**DOCUMENT TEXT**
-------------------------

The Compensation Committee’s sole power to set short-term performance objectives for our annual incentive plans—MIP and EIP. The majority of the objectives (representing 80% weight) included EBIT and other financial goals that the Compensation Committee believes are appropriately correlated with stockholder value;

 

   

The use of equity awards to foster employee retention and align our executive’s interests with those of our stockholders;

 

   

Our practice of having a greater portion of incentive awards as long-term rather than short-term creates a greater focus on sustained company performance over time;

 

   

The use of several distinct long-term incentive vehicles—RSUs, stock options and now PSUs that vest over a number of years (and in the case of PSUs, are tied to EPS and TSR), thereby providing strong incentives for sustained operational and financial performance balanced with growing total stockholder return;

 

   

Capping potential payouts under the annual incentive plans—MIP and EIP—in order to eliminate the potential for any windfalls;

 

   

Compensation Committee discretion to adjust downward payouts under the MIP to reflect the core operating performance of our business;

 

   

A recoupment policy that allows us to recover cash and equity compensation of senior executives in the case of a material restatement of financial results due to the individual’s engaging in misconduct or other violations of our Code of Business Ethics that caused or partially caused the restatement;

 

   

Stock ownership guidelines designed to align officer and stockholder interests over the long term.

-------------------------

**EXTRACTED INFORMATION**
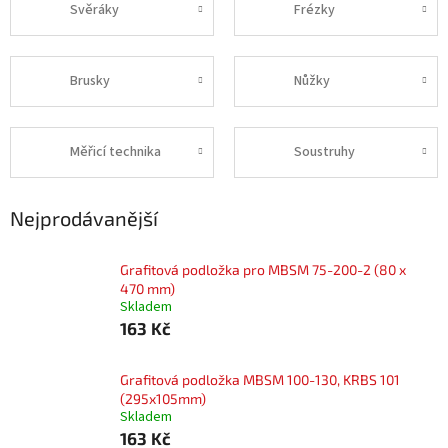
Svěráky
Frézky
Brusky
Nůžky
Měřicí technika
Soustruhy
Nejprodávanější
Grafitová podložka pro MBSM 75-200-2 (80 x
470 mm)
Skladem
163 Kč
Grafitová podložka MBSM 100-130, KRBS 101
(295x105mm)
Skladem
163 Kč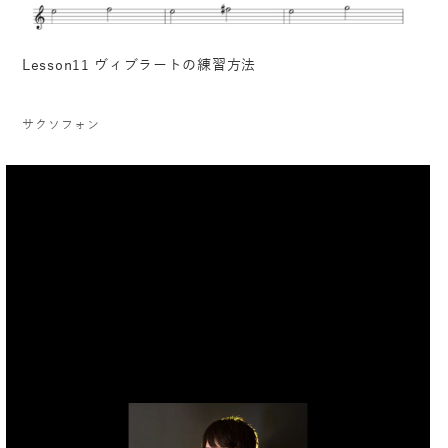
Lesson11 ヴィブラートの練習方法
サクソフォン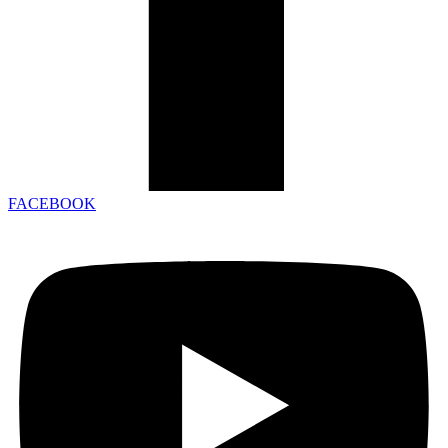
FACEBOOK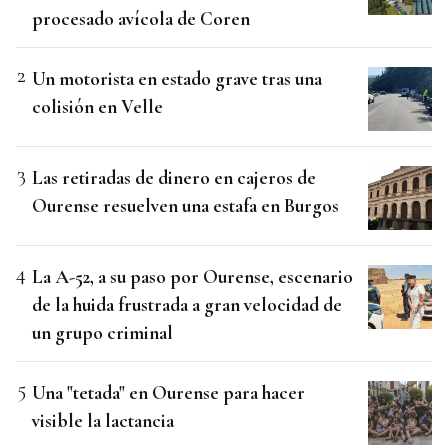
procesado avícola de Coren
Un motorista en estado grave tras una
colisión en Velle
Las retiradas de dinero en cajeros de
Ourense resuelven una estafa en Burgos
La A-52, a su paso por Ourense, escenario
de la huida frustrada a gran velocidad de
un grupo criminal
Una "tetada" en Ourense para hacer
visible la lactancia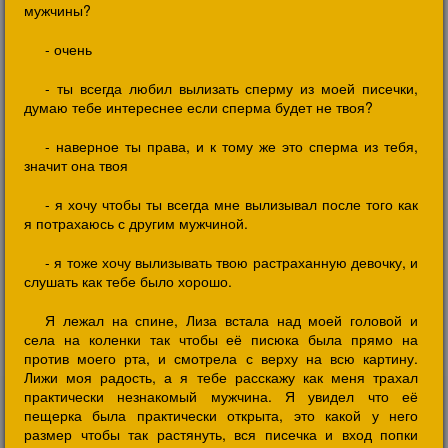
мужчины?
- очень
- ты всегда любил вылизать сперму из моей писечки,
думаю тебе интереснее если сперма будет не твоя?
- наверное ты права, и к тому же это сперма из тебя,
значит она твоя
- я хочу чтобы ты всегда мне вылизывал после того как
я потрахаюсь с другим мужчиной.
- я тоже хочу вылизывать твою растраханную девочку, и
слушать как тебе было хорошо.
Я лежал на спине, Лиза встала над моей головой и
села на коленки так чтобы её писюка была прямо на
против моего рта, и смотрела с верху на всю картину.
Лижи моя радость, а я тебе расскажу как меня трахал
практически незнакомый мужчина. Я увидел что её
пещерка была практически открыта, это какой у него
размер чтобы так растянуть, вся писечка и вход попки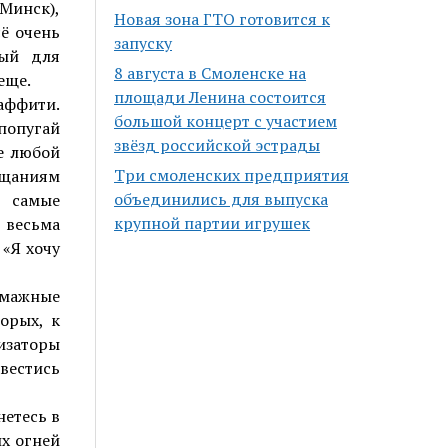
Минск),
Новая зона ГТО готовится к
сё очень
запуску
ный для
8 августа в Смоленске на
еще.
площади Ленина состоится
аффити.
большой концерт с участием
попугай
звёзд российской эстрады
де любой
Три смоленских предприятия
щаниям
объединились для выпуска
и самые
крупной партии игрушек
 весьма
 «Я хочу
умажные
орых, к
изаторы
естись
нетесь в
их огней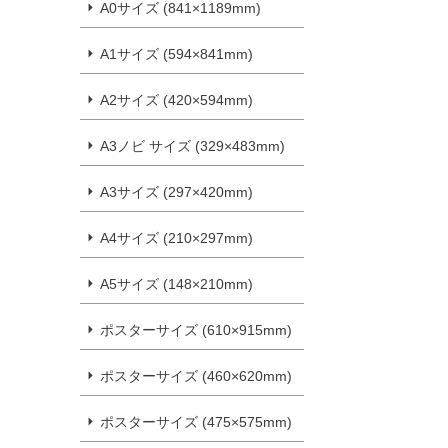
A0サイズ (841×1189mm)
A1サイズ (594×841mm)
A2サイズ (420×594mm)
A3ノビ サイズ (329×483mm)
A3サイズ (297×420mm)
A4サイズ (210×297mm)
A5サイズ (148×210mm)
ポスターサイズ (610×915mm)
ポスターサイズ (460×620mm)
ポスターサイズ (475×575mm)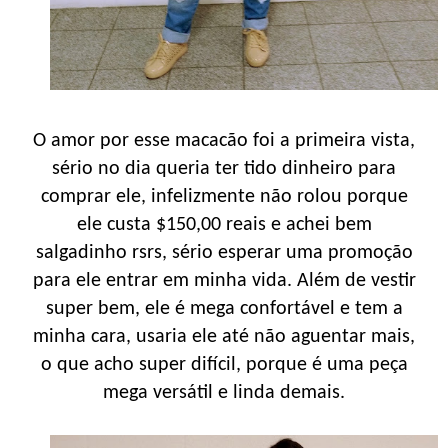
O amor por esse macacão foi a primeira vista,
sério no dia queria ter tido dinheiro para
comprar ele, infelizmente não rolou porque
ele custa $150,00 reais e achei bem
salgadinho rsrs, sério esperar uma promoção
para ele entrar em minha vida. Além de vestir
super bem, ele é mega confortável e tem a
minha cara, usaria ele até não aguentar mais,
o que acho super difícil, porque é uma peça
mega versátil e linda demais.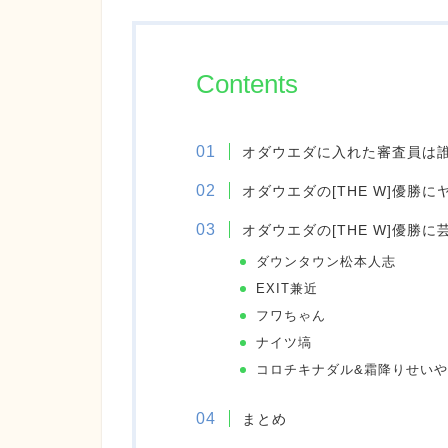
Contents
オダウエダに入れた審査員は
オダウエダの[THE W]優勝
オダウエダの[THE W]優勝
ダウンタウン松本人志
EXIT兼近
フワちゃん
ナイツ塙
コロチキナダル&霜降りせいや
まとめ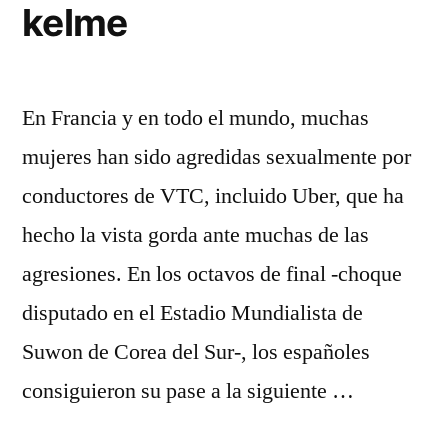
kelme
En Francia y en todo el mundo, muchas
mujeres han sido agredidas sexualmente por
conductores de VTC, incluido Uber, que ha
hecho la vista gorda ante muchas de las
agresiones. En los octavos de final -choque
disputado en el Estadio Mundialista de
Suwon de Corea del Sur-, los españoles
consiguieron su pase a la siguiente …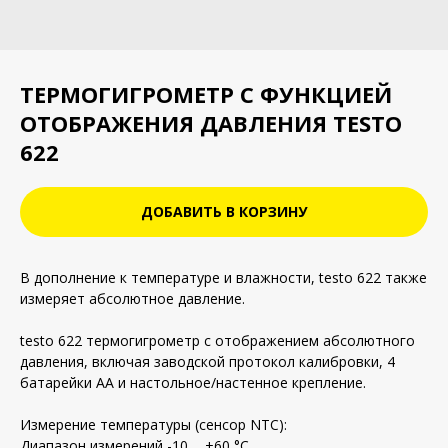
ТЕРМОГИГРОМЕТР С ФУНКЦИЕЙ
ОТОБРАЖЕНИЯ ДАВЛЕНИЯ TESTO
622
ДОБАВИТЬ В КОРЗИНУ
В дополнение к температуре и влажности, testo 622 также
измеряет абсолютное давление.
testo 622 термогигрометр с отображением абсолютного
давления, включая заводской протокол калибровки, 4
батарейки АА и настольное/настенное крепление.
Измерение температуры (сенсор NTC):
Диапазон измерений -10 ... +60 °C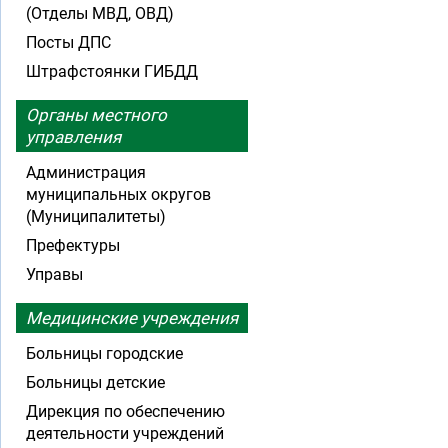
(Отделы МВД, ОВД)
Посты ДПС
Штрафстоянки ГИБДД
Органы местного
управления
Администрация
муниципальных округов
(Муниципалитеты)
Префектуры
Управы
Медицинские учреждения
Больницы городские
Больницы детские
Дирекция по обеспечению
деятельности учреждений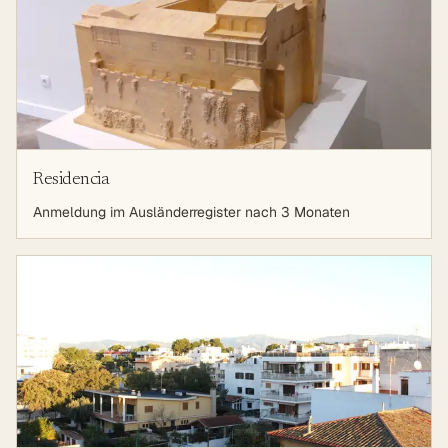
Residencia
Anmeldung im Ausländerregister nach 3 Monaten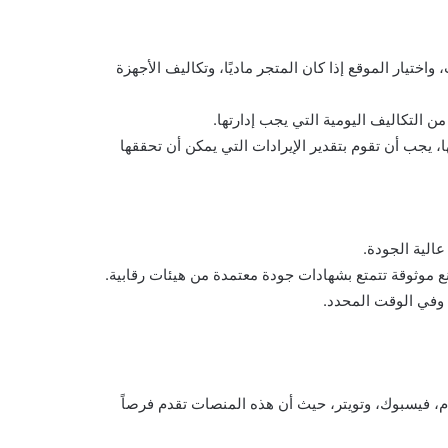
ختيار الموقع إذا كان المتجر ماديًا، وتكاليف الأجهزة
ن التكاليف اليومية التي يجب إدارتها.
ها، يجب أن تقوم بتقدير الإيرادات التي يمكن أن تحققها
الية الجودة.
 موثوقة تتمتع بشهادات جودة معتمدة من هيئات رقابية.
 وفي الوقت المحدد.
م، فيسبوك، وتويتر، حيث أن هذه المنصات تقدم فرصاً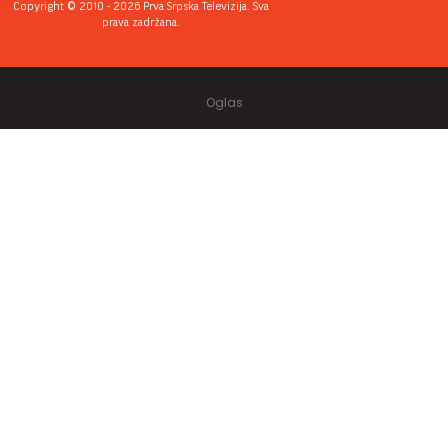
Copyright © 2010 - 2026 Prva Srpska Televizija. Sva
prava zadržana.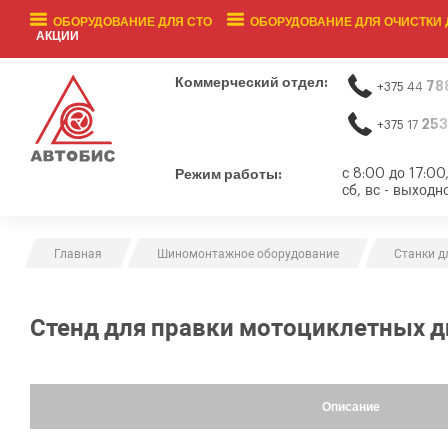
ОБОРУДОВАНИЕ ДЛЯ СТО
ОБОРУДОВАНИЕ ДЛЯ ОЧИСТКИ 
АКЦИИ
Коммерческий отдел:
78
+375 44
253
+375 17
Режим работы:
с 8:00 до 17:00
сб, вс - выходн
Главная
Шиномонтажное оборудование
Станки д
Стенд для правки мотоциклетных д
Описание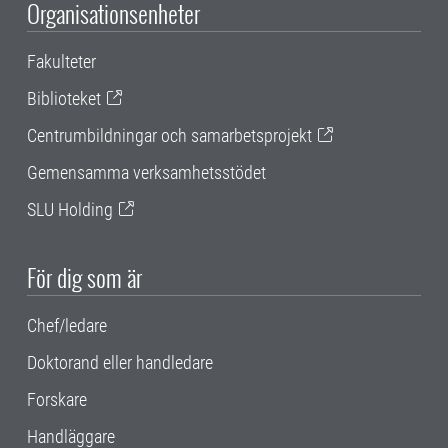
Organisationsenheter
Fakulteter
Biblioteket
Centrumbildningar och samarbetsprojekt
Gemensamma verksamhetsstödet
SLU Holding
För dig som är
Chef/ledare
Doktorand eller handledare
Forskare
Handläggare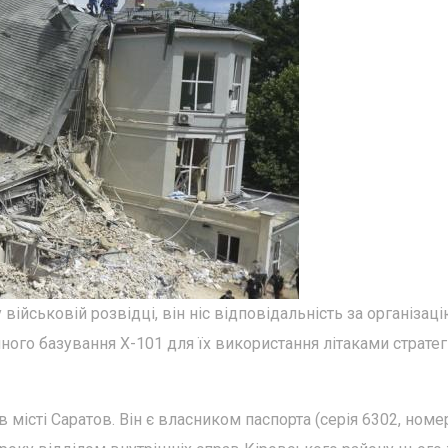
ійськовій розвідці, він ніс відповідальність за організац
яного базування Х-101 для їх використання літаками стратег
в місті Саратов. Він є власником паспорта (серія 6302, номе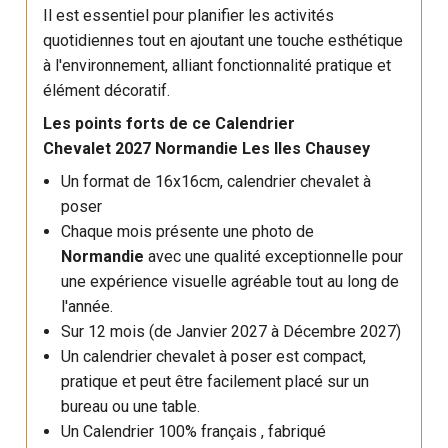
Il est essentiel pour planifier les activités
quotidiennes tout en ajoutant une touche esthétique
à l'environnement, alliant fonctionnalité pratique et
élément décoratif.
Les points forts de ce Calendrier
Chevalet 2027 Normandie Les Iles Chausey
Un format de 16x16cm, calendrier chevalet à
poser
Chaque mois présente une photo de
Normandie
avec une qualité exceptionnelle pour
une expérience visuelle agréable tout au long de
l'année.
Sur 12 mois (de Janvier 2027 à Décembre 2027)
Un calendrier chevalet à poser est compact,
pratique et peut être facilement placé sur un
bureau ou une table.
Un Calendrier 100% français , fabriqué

-------------------------

**YOUR OBJECTIVE**
In the text on executive compensation practices, what reason is given for capping potential payouts under the MIP and EIP annual incentive plans? Answer in one to three sentences.

**RESULT FOR THIS EXERCISE**
Potential payouts under the MIP and EIP annual incentive plans are capped to eliminate the potential for any windfalls.